● **REQUIRED WORK**: Using the council meeting report below, decide whether each statement agrees with it: (a) Elite submitted the lowest responsive quote for the downtown sign installation, at $17,680; (b) Steve Shoemaker seconded the motion approving the CMOM annual report; (c) the engagement letter with Harding, Shmansky & Company was conditioned on a fee at or below $1,500. For each, answer yes or no and quote the words of the report that decide it.
**** PASSAGE PROVIDED ****
The council’s action came after a presentation from town engineer Drew Plenti, who described the CMOM report as a required, annual self‑assessment tied to an EPA consent decree and a tool the utility uses to reduce permit risk and prolong asset life. Plenti highlighted preventive maintenance and inspection work completed over the past year and said the utility “treated approximately 1,395,000,000 gallons” and recorded an overflow of “4,275 gallons,” which he described as about 0.0003% of treated flow. He also said a pre/post modeling exercise showed a “30% reduction” in wet‑weather flows that he estimated equated to about $3,000,000 in avoided capital improvements.

Why it matters: the CMOM program documents how the utility manages sewer infrastructure under the EPA consent decree, and approval authorizes staff and engineering to submit the report to the EPA and continue projects intended to limit future permit violations and costly capital work.

Council action on several procurement items followed routine committee recommendations. Deputy Town Manager Andrea Balbomi reported the sidewalks committee’s scoring favored Commonwealth Engineering over StructurePoint for professional engineering services under the SS4A program; Leanna Kaye Hughes moved to approve the committee recommendation and the council carried the motion by voice vote. On downtown signage, Town Manager Chris Cook said the lowest responsive quote for installing foundations and decorative signs at roughly 33–34 locations was from Elite for $17,680 and that the expenditure would come from previously allocated bond money. The council approved that estimate by voice vote.

On energy incentives, Balbomi said staff had contacted Harding, Shmansky & Company to prepare complex forms for a solar rebate program and asked for authorization to sign an engagement letter. A council member moved to approve the engagement letter conditioned on a fee at or below $1,200; the motion was seconded and approved. Balbomi said Harding will return with a price and that staff expect the initial engagement to fit within the cap.

Votes at a glance:
• Approve Commonwealth Engineering for SS4A professional engineering services — motion moved by Leanna Kaye Hughes; seconded; approved by voice vote.
• Award decorative street sign installation to Elite — $17,680 (bond funds) — motion moved and seconded; approved by voice vote.
• Approve engagement letter with Harding, Shmansky & Company for solar rebate assistance, fee not to exceed $1,200 — motion moved and seconded; approved by voice vote.
• Approve CMOM annual report and authorize engineering to submit to EPA — motion moved by Steve Shoemaker; seconded by Leanna Kaye Hughes; approved by voice vote.
• Send letters of accommodation to utility staff (copies placed in personnel files) — motion moved and carried.
• Approve claims for payment (town and sewer amounts provided to council in advance) — motion moved and carried; meeting adjourned.

Council members and staff said the approvals are procedural but significant in practice: the CMOM report documents a year of proactive maintenance that the town says reduces long‑term costs, the engineering contract supports sidewalk safety and federal program compliance, and the sign contract uses bond funds set aside for downtown improvements. Manager Cook said Elite could begin work nearly immediately, weather permitting, and staff will post the CMOM highlights and full report on the town website. The engagement letter for rebate work will be signed and returned with a fee proposal; if the fee exceeds the cap the council asked staff to return for further direction.

The meeting concluded with routine committee reports and approval of claims. The council adjourned without further substantive actions scheduled.
**** EXTRACTED DATA ****
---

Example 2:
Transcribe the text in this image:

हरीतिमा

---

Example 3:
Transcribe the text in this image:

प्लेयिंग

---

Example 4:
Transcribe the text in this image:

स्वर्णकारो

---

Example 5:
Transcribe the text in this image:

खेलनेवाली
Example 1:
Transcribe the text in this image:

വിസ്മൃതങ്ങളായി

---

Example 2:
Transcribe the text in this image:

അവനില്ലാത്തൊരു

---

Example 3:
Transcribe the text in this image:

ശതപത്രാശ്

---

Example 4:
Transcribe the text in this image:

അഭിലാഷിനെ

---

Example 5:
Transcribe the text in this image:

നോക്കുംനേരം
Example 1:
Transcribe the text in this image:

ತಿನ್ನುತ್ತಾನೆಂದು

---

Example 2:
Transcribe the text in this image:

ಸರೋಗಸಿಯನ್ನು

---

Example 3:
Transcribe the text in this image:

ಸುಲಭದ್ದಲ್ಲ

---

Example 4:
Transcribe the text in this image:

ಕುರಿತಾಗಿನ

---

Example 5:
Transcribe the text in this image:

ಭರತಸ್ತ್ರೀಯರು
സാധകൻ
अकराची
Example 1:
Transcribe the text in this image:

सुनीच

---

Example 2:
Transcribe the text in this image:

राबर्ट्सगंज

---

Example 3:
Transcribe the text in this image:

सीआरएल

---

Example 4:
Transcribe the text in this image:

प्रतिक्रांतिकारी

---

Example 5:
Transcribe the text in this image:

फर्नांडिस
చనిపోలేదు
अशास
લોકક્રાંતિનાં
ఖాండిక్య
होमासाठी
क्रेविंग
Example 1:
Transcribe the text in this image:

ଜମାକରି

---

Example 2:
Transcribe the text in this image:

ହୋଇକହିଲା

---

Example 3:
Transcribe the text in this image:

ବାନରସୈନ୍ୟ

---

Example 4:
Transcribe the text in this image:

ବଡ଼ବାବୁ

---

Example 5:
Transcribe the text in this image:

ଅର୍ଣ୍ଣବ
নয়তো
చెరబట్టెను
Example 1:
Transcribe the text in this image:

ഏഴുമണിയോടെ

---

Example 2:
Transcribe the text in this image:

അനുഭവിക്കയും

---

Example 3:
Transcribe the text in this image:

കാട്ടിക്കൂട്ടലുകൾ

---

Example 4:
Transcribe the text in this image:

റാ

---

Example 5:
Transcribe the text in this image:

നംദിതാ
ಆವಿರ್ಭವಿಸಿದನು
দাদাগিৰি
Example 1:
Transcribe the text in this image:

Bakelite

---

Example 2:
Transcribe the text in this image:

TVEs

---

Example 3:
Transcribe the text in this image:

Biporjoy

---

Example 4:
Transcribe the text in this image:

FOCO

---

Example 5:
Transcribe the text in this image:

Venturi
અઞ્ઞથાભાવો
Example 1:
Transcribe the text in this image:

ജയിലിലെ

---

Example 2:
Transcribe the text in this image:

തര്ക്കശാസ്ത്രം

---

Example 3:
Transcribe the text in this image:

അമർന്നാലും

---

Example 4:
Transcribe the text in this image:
****
● **REPLY TO THE TASK**:
(a) Yes: "the lowest responsive quote for installing foundations and decorative signs at roughly 33–34 locations was from Elite for $17,680"
(b) No: "motion moved by Steve Shoemaker; seconded by Leanna Kaye Hughes"
(c) No: "conditioned on a fee at or below $1,200"